Rhapsody for Organ Op. 25

Composed: 1996

Duration: 10 minutes

First performance: August 1996 given by John Wilderspin during the Three Choirs Festival, Worcester

Second performance: September 1997 at King's College, Cambridge, performed by James Vivian

Recorded by: Adrian Lucas for The English Cathedral Series

Ian Venables' Rhapsody for Organ was written as a direct response to the composer's love of the music of Herbert Howells, and is dedicated to his memory.

It is a wonderfully diverse work, alternating brooding, quasi motivic figures with a true rhapsodic melody. Whereas the melodic writing is at times 'Pastorale' in mood, it is underpinned by a harmonic language which is both intense and often tortured.

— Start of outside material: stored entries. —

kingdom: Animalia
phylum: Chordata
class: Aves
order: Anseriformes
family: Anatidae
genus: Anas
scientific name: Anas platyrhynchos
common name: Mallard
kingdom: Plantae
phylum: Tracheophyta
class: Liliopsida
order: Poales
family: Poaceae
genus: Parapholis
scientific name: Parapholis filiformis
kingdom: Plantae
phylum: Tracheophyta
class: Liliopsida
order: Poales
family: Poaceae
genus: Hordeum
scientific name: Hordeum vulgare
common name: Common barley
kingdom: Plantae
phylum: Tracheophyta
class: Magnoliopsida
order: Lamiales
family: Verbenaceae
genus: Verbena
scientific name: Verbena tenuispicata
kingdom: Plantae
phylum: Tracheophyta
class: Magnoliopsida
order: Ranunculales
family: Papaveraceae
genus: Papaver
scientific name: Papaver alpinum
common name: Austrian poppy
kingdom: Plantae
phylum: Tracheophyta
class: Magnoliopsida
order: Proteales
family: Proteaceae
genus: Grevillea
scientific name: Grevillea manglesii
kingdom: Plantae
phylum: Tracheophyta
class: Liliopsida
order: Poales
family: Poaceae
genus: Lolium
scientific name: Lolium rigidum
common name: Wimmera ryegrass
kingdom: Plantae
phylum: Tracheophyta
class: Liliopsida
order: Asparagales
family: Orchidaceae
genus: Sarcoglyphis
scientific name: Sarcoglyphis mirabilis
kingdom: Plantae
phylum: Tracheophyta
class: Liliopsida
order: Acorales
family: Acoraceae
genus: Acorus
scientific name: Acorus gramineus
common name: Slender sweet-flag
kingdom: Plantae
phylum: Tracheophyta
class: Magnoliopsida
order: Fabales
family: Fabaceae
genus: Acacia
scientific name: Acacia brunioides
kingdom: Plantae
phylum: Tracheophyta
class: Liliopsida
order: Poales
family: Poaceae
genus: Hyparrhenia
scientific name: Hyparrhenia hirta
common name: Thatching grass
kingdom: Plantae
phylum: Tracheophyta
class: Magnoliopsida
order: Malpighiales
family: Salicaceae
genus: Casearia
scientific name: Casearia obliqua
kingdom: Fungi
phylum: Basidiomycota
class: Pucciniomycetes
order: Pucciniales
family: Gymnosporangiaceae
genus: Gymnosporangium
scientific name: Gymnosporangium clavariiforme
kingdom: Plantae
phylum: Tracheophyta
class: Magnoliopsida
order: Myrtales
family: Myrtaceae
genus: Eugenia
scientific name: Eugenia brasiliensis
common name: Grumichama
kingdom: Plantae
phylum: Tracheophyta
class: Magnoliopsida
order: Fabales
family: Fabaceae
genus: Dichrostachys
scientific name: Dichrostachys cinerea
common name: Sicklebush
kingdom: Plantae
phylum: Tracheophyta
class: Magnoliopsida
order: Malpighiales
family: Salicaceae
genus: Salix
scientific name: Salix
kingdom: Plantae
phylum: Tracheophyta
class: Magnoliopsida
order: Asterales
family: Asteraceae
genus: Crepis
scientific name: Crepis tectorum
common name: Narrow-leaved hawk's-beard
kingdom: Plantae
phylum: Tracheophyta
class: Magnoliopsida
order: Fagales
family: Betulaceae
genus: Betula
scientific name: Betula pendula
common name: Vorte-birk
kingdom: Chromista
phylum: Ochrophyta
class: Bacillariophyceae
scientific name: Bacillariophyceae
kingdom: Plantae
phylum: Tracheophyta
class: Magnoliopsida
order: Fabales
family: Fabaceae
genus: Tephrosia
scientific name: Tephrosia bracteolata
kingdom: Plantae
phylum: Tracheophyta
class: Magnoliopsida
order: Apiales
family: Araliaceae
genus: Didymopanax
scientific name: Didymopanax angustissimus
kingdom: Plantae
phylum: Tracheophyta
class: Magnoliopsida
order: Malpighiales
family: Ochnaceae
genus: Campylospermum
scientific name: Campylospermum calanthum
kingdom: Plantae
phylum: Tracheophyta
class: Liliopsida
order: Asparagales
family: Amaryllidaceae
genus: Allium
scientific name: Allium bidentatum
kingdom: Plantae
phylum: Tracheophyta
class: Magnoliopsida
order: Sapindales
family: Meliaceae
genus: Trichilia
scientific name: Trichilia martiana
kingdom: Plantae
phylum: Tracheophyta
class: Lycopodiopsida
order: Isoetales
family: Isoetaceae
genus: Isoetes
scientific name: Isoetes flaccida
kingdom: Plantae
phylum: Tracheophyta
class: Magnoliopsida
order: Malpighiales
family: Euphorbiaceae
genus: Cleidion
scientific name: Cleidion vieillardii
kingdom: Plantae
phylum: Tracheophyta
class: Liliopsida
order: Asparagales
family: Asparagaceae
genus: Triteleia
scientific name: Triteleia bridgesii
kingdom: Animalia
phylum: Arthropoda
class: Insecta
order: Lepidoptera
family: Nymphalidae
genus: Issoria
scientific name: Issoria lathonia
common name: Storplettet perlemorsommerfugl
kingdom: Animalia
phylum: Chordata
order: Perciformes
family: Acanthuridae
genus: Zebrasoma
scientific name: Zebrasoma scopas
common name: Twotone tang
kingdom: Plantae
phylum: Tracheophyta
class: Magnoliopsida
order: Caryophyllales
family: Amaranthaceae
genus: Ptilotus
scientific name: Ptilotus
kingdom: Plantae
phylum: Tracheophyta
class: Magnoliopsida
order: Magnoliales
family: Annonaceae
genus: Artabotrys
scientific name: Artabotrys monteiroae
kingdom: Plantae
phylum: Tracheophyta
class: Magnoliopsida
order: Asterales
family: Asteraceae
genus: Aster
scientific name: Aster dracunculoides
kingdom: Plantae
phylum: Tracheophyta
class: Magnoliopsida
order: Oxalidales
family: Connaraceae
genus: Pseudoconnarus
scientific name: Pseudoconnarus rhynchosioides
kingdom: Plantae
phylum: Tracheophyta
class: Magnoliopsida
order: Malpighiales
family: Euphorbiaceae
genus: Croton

While seeming to be one long continuous melody, it reaches three important climax points. The first and third climaxes are powerful but affirmative in mood, while the second sustains a more intense sound world, where sinuous melodic figures build up to a passage of extreme chromaticism. The 'affirmative' theme returns, this time heralding a pedal statement of the works main melodic idea.

The piece end with a recapitulation of the works opening idea, but this time with subtle changes of harmony and a sustained pedal C natural, forcing the work to end (in spite of its final major tonality) in a reflective and resigned mood.